In his time, Shakespeare was no low-budget indie filmmaker embarking on a path of artistic enlightenment separate from popular consumption. He had to sell tickets. He was no Paul Thomas Anderson or Jim Jarmusch or John Sayles. There was no virtue in shunning the box office for art. He had to give people what they wanted.
So he did. He gave them a ruthless, blood-sucking loan shark of a Jew. He gave them a black man who comes to a white man's home and takes away his daughter with his virility. He gave them patriotic, rousing battle cries on St. Crispin's Day and blood-boiling victory at Agincourt. He gave them a pair of star-crossed young lovers. He gave them the sword-crossing revenge climax they sat through the entire play for. Oh, he was not going to turn away his ticket-buying audience by questioning their stereotypes and prejudices and needs for a good tale with a satisfying end. No, he put on a good show and gave them what they wanted.

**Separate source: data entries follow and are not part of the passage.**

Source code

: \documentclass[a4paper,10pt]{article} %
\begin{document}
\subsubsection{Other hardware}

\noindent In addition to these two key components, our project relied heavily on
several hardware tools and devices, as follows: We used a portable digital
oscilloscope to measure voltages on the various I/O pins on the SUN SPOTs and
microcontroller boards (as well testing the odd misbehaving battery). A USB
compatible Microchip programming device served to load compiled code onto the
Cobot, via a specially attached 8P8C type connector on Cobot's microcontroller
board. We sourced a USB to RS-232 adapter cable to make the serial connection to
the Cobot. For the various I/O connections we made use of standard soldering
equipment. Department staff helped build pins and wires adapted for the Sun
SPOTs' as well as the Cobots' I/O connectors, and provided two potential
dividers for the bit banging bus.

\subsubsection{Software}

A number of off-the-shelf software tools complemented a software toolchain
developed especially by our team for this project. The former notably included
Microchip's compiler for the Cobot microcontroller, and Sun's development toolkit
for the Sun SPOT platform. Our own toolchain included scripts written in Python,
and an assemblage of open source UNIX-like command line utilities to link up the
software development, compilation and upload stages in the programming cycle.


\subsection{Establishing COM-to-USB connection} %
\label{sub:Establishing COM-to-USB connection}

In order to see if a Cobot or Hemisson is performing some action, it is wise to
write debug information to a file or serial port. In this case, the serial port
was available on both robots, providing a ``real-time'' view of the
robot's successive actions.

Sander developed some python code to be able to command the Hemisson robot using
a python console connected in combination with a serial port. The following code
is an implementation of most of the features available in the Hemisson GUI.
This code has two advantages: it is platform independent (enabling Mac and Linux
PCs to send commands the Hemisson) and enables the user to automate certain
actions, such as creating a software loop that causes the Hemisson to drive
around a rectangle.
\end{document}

And then he gave them more than what the audience bargained for and, after satisfying their expectations for assurance, he fucked with their mind with just a little more. The loan shark Shylock questions, "If you prick us do we not bleed?" The black man says, "the one that loved not wisely but too well." The soldiers question what was in it for them bleeding and dying in the mud of Agincourt. Falstaff sneers, "What is honour? A word."
So we leave the theater but are haunted long after. In the back of our mind a suspicion stirs that he was in fact fucking with us, that in fact the Jew is us, the black man is us, and the evil, twisted villain, Richard III, is us too.